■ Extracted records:

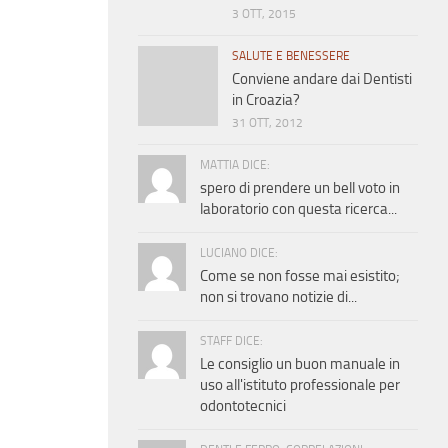
3 OTT, 2015
SALUTE E BENESSERE
Conviene andare dai Dentisti
in Croazia?
31 OTT, 2012
MATTIA DICE:
spero di prendere un bell voto in
laboratorio con questa ricerca...
LUCIANO DICE:
Come se non fosse mai esistito;
non si trovano notizie di...
STAFF DICE:
Le consiglio un buon manuale in
uso all'istituto professionale per
odontotecnici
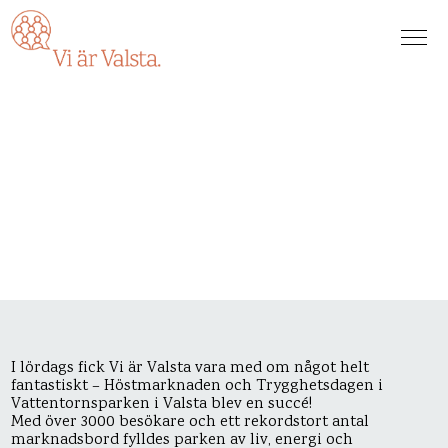
I lördags fick Vi är Valsta vara med om något helt
fantastiskt – Höstmarknaden och Trygghetsdagen i
Vattentornsparken i Valsta blev en succé!
Med över 3000 besökare och ett rekordstort antal
marknadsbord fylldes parken av liv, energi och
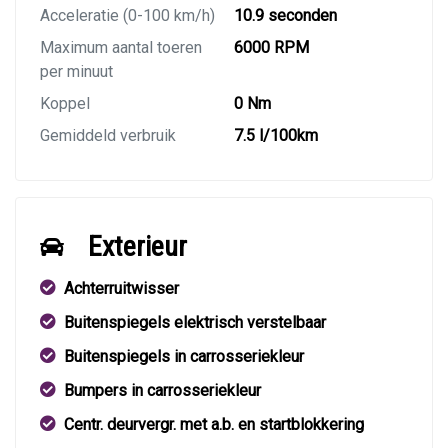
Acceleratie (0-100 km/h)
10.9 seconden
Maximum aantal toeren
6000 RPM
per minuut
Koppel
0 Nm
Gemiddeld verbruik
7.5 l/100km
Exterieur
Achterruitwisser
Buitenspiegels elektrisch verstelbaar
Buitenspiegels in carrosseriekleur
Bumpers in carrosseriekleur
Centr. deurvergr. met a.b. en startblokkering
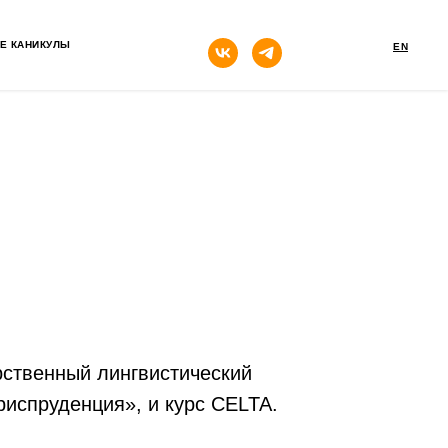
кнопка
Е КАНИКУЛЫ
EN
рственный лингвистический
риспруденция», и курс CELTA.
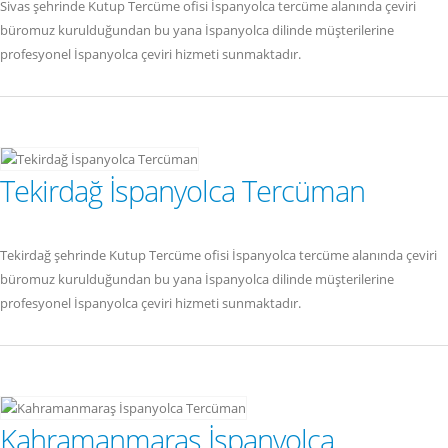
Sivas şehrinde Kutup Tercüme ofisi İspanyolca tercüme alanında çeviri
büromuz kurulduğundan bu yana İspanyolca dilinde müşterilerine
profesyonel İspanyolca çeviri hizmeti sunmaktadır.
Tekirdağ İspanyolca Tercüman
Tekirdağ şehrinde Kutup Tercüme ofisi İspanyolca tercüme alanında çeviri
büromuz kurulduğundan bu yana İspanyolca dilinde müşterilerine
profesyonel İspanyolca çeviri hizmeti sunmaktadır.
Kahramanmaraş İspanyolca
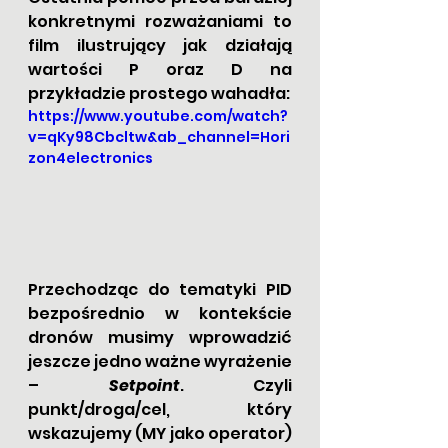
konkretnymi rozważaniami to 
film ilustrujący jak działają 
wartości P oraz D na 
przykładzie prostego wahadła:
https://www.youtube.com/watch?
v=qKy98Cbcltw&ab_channel=Hori
zon4electronics
Przechodząc do tematyki PID 
bezpośrednio w kontekście 
dronów musimy wprowadzić 
jeszcze jedno ważne wyrażenie 
– 
Setpoint
. Czyli 
punkt/droga/cel, który 
wskazujemy (MY jako operator) 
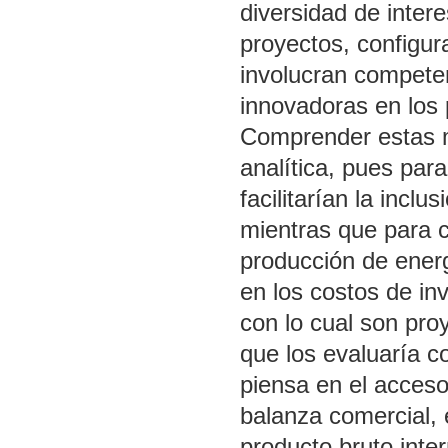
diversidad de inter
proyectos, configu
involucran competen
innovadoras en los 
Comprender estas me
analítica, pues par
facilitarían la inclu
mientras que para ci
producción de energ
en los costos de inv
con lo cual son proy
que los evaluaría 
piensa en el acceso
balanza comercial, e
producto bruto inte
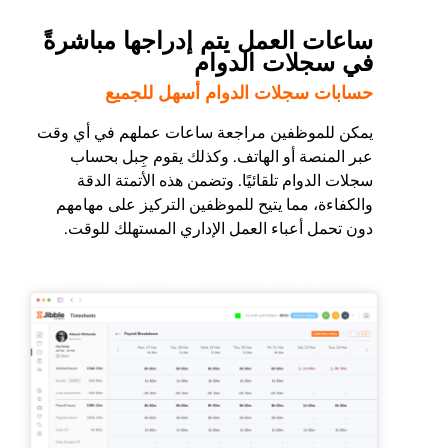
ساعات العمل يتم إدراجها مباشرةً
في سجلات الدوام
حسابات سجلات الدوام أسهل للجميع
يمكن للموظفين مراجعة ساعات عملهم في أي وقت
عبر المنصة أو الهاتف. وكذلك يقوم جِبل بحساب
سجلات الدوام تلقائيًا. وتضمن هذه الأتمتة الدقة
والكفاءة، مما يتيح للموظفين التركيز على مهامهم
دون تحمل أعباء العمل الإداري المستهلك للوقت.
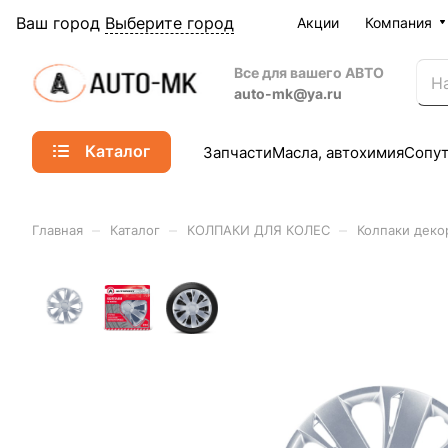
Ваш город
Выберите город
Акции
Компания
Все для вашего АВТО
auto-mk@ya.ru
Каталог
Запчасти
Масла, автохимия
Сопу
–
–
–
Главная
Каталог
КОЛПАКИ ДЛЯ КОЛЕС
Колпаки деко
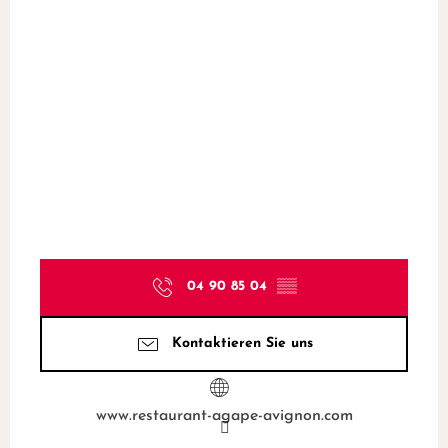
04 90 85 04
▒▒
Kontaktieren Sie uns
www.restaurant-agape-avignon.com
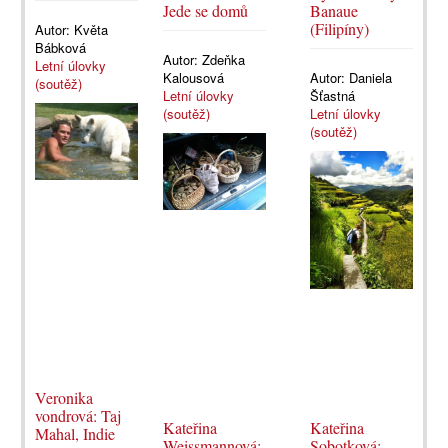
Jede se domů
Banaue
(Filipíny)
Autor:
Květa
Bábková
Autor:
Zdeňka
Letní úlovky
Kalousová
Autor:
Daniela
(soutěž)
Letní úlovky
Šťastná
(soutěž)
Letní úlovky
(soutěž)
Veronika
vondrová: Taj
Kateřina
Kateřina
Mahal, Indie
Weissmannová:
Sobotková:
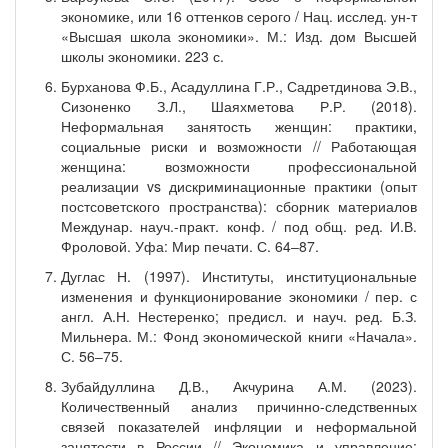
экономике, или 16 оттенков серого / Нац. исслед. ун-т
«Высшая школа экономики». М.: Изд. дом Высшей
школы экономики. 223 с.
Бурханова Ф.Б., Асадуллина Г.Р., Садретдинова Э.В.,
Сизоненко З.Л., Шаяхметова Р.Р. (2018).
Неформальная занятость женщин: практики,
социальные риски и возможности // Работающая
женщина: возможности профессиональной
реализации vs дискриминационные практики (опыт
постсоветского пространства): сборник материалов
Междунар. науч.-практ. конф. / под общ. ред. И.В.
Фроловой. Уфа: Мир печати. С. 64‒87.
Дуглас Н. (1997). Институты, институциональные
изменения и функционирование экономики / пер. с
англ. А.Н. Нестеренко; предисл. и науч. ред. Б.З.
Мильнера. М.: Фонд экономической книги «Начала».
С. 56‒75.
Зубайдуллина Д.В., Акчурина А.М. (2023).
Количественный анализ причинно-следственных
связей показателей инфляции и неформальной
занятости в России // Экономика и управление:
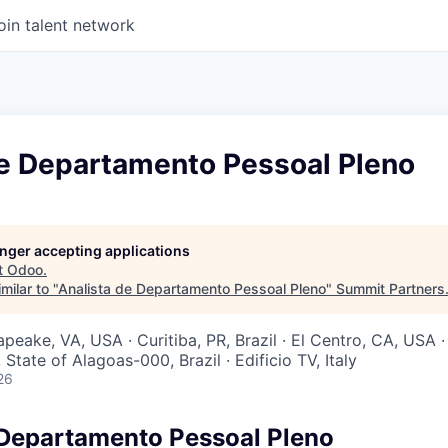
oin talent network
de Departamento Pessoal Pleno
longer accepting applications
t
Odoo
.
milar to "
Analista de Departamento Pessoal Pleno
"
Summit Partners
esapeake, VA, USA · Curitiba, PR, Brazil · El Centro, CA, USA ·
tate of Alagoas-000, Brazil · Edificio TV, Italy
26
 Departamento Pessoal Pleno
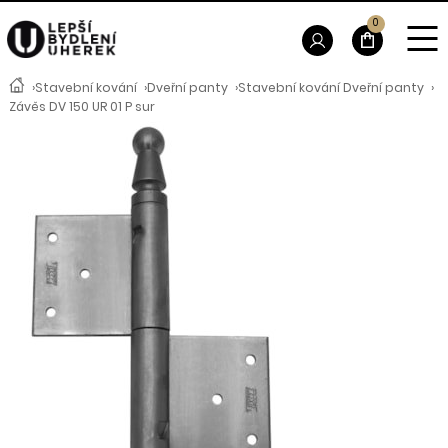
0
›
Stavební kování
›
Dveřní panty
›
Stavební kování Dveřní panty
›
Závěs DV 150 UR 01 P sur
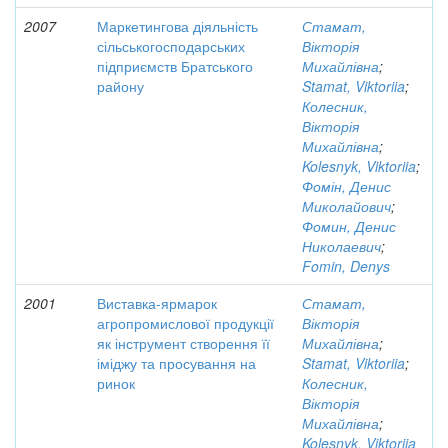
2007
Маркетингова діяльність
Стамат,
сільськогосподарських
Вікторія
підприємств Братського
Михайлівна
;
району
Stamat, Viktoriia
;
Колесник,
Вікторія
Михайлівна
;
Kolesnyk, Viktoriia
;
Фомін, Денис
Миколайович
;
Фомин, Денис
Николаевич
;
Fomin, Denys
2001
Виставка-ярмарок
Стамат,
агропромислової продукції
Вікторія
як інструмент створення її
Михайлівна
;
іміджу та просування на
Stamat, Viktoriia
;
ринок
Колесник,
Вікторія
Михайлівна
;
Kolesnyk, Viktoriia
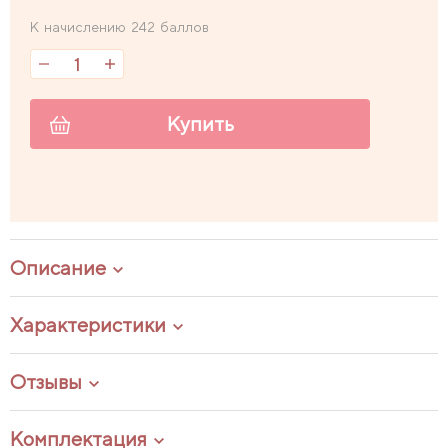
К начислению 242 баллов
Купить
Описание
Характеристики
Отзывы
Комплектация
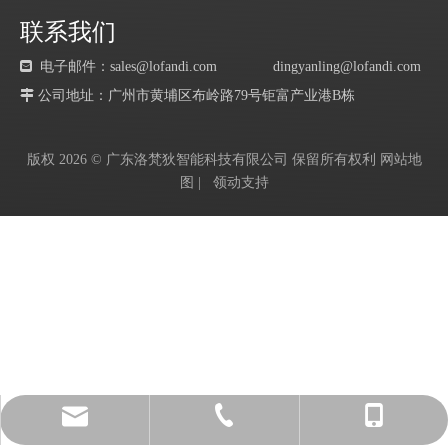
联系我们

电子邮件：sales@lofandi.com
dingyanling@lofandi.com
 公司地址：广州市黄埔区布岭路79号钜富产业港B栋
版权
2026
© 广东洛梵狄智能科技有限公司 保留所有权利
网站地
图
|
领动
支持
dingyanling@lofandi.com
+86-757-81201185
+8618028158763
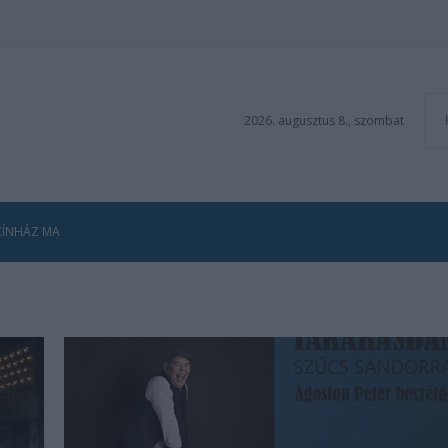
2026. augusztus 8., szombat
ZÍNHÁZ MA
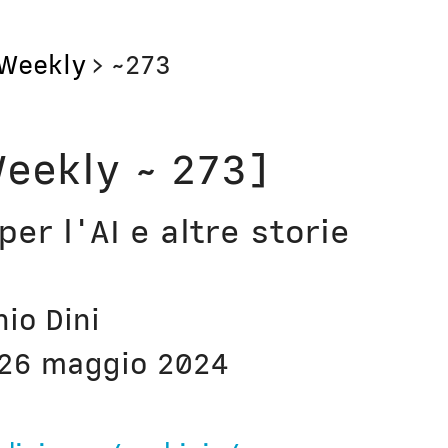
Weekly
>
~273
Storie
Libri
eekly ~ 273]
Aerei
Il Cult
per l'AI e altre storie
Orologi
Narraz
Computer
Lavori
nio Dini
Corsi
Bio
26 maggio 2024
Unicatt
In pri
t
Unibg
In ter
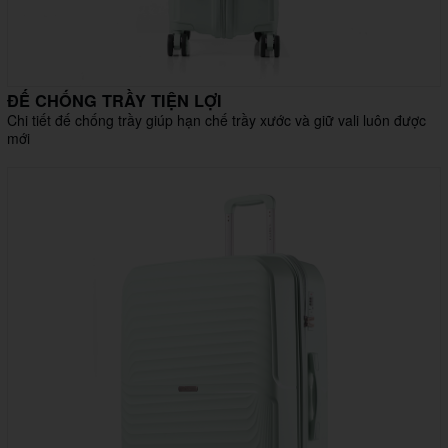
ĐẾ CHỐNG TRẦY TIỆN LỢI
Chi tiết đế chống trầy giúp hạn chế trầy xước và giữ vali luôn được
mới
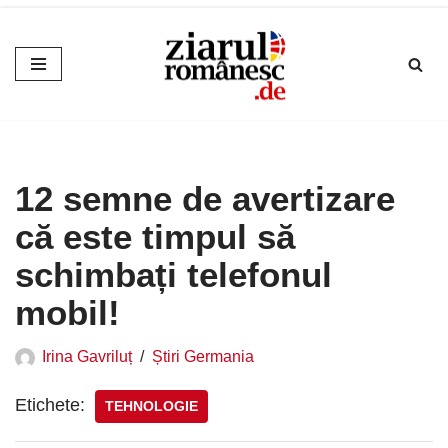
Sari
la
conținut
12 semne de avertizare
că este timpul să
schimbați telefonul
mobil!
Irina Gavriluț
Știri Germania
Etichete:
TEHNOLOGIE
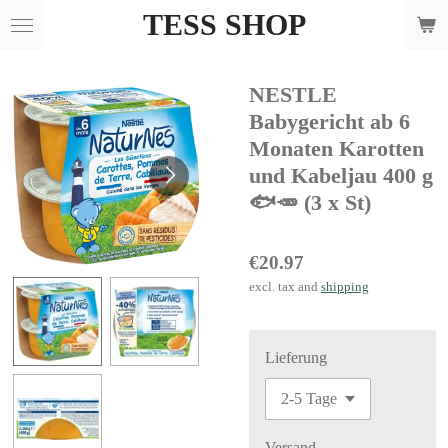
TESS SHOP
Skip
to
main
NESTLE
content
Babygericht ab 6
Monaten Karotten
und Kabeljau 400 g
🐟🥕 (3 x St)
€20.97
excl. tax and
shipping
Lieferung
Versand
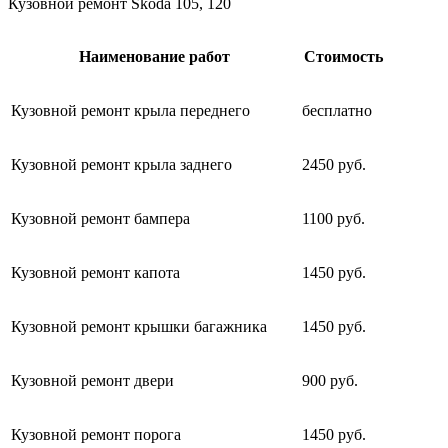
Кузовной ремонт Skoda 105, 120
Наименование работ
Стоимость
Кузовной ремонт крыла переднего
бесплатно
Кузовной ремонт крыла заднего
2450 руб.
Кузовной ремонт бампера
1100 руб.
Кузовной ремонт капота
1450 руб.
Кузовной ремонт крышки багажника
1450 руб.
Кузовной ремонт двери
900 руб.
Кузовной ремонт порога
1450 руб.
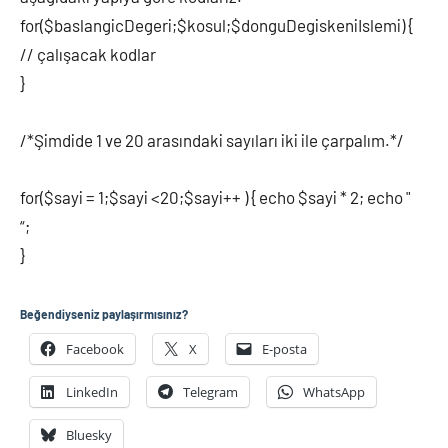
for($baslangicDegeri;$kosul;$donguDegiskeniIslemi) {
// çalışacak kodlar
}
/*Şimdide 1 ve 20 arasındaki sayıları iki ile çarpalım.*/
for($sayi = 1;$sayi <20;$sayi++ ) { echo $sayi * 2; echo "
“;
}
Beğendiyseniz paylaşırmısınız?
Facebook
X
E-posta
LinkedIn
Telegram
WhatsApp
Bluesky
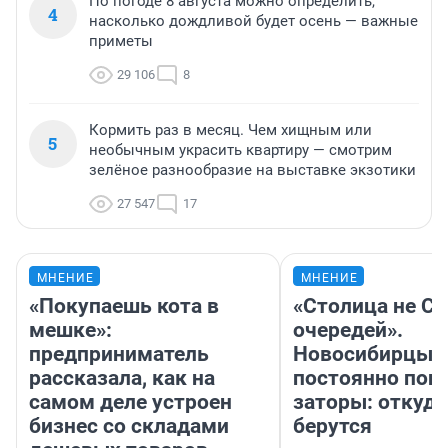
По погоде 8 августа можно определить,
4
насколько дождливой будет осень — важные
приметы
29 106
8
Кормить раз в месяц. Чем хищным или
5
необычным украсить квартиру — смотрим
зелёное разнообразие на выставке экзотики
27 547
17
МНЕНИЕ
МНЕНИЕ
«Покупаешь кота в
«Столица не Си
мешке»:
очередей».
предприниматель
Новосибирцы
рассказала, как на
постоянно поп
самом деле устроен
заторы: откуда
бизнес со складами
берутся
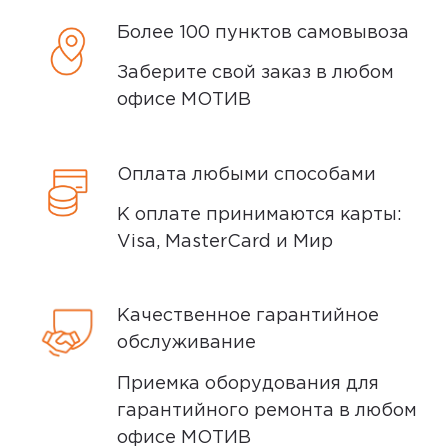
Samsung Galaxy A33 5G Всем привет
Более 100 пунктов самовывоза
! Я достаточно редко меняю
Заберите свой заказ в любом
смартфоны по современным меркам.
офисе МОТИВ
Мой предыдущий меня устраивал
вполне - но памяти катастрофически
не хватало. Если бы ни этот факт,
Оплата любыми способами
проходила бы с ним еще пару лет. К
выбору телефона я подошла
К оплате принимаются карты:
основательно. Было несколько
Visa, MasterCard и Мир
критериев, по каким выбирала. Во
первых бюджет- не более 25 т.р. Да,
Качественное гарантийное
покупка на несколько лет, но я
обслуживание
обычный пользователь смартфона,
мне не нужна супер камера, супер
Приемка оборудования для
процессор и ...
гарантийного ремонта в любом
офисе МОТИВ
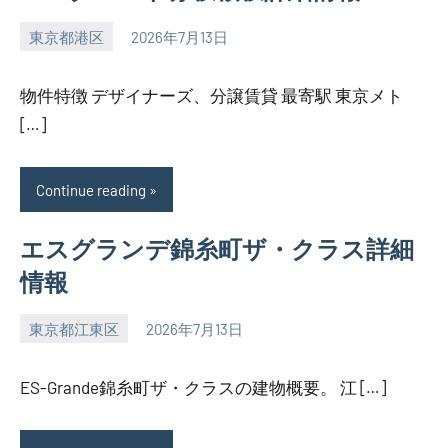
東京都港区
2026年7月13日
SEZIMO
物件特徴 デザイナーズ、分譲賃貸 最寄駅 東京メト
[…]
Continue reading
エスグランデ錦糸町ザ・クラス詳細
情報
東京都江東区
2026年7月13日
SEZIMO
ES-Grande錦糸町ザ・クラスの建物概要。 江 […]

■ Try it:
I'd like the lines above repeated exactly, from the one that contains "ساعات العمل يتم إدراجها مباشرةً" through the one that contains "oin talent network", with no pictures.

■ Result for this task:
ساعات العمل يتم إدراجها مباشرةً
في سجلات الدوام
حسابات سجلات الدوام أسهل للجميع
يمكن للموظفين مراجعة ساعات عملهم في أي وقت
عبر المنصة أو الهاتف. وكذلك يقوم جِبل بحساب
سجلات الدوام تلقائيًا. وتضمن هذه الأتمتة الدقة
والكفاءة، مما يتيح للموظفين التركيز على مهامهم
دون تحمل أعباء العمل الإداري المستهلك للوقت.
Ваш город
Выберите город
Акции
Компания
Все для вашего АВТО
auto-mk@ya.ru
Каталог
Запчасти
Масла, автохимия
Сопу
–
–
–
Главная
Каталог
КОЛПАКИ ДЛЯ КОЛЕС
Колпаки деко
04 90 85 04
▒▒
Kontaktieren Sie uns
www.restaurant-agape-avignon.com
Jede se domů
Banaue
(Filipíny)
Autor:
Květa
Bábková
Autor:
Zdeňka
Letní úlovky
Kalousová
Autor:
Daniela
(soutěž)
Letní úlovky
Šťastná
(soutěž)
Letní úlovky
(soutěž)
Veronika
vondrová: Taj
Kateřina
Kateřina
Mahal, Indie
Weissmannová:
Sobotková:
экономике, или 16 оттенков серого / Нац. исслед. ун-т
«Высшая школа экономики». М.: Изд. дом Высшей
школы экономики. 223 с.
Бурханова Ф.Б., Асадуллина Г.Р., Садретдинова Э.В.,
Сизоненко З.Л., Шаяхметова Р.Р. (2018).
Неформальная занятость женщин: практики,
социальные риски и возможности // Работающая
женщина: возможности профессиональной
реализации vs дискриминационные практики (опыт
постсоветского пространства): сборник материалов
Междунар. науч.-практ. конф. / под общ. ред. И.В.
Фроловой. Уфа: Мир печати. С. 64‒87.
Дуглас Н. (1997). Институты, институциональные
изменения и функционирование экономики / пер. с
англ. А.Н. Нестеренко; предисл. и науч. ред. Б.З.
Мильнера. М.: Фонд экономической книги «Начала».
С. 56‒75.
Зубайдуллина Д.В., Акчурина А.М. (2023).
Количественный анализ причинно-следственных
связей показателей инфляции и неформальной
занятости в России // Экономика и управление:
oin talent network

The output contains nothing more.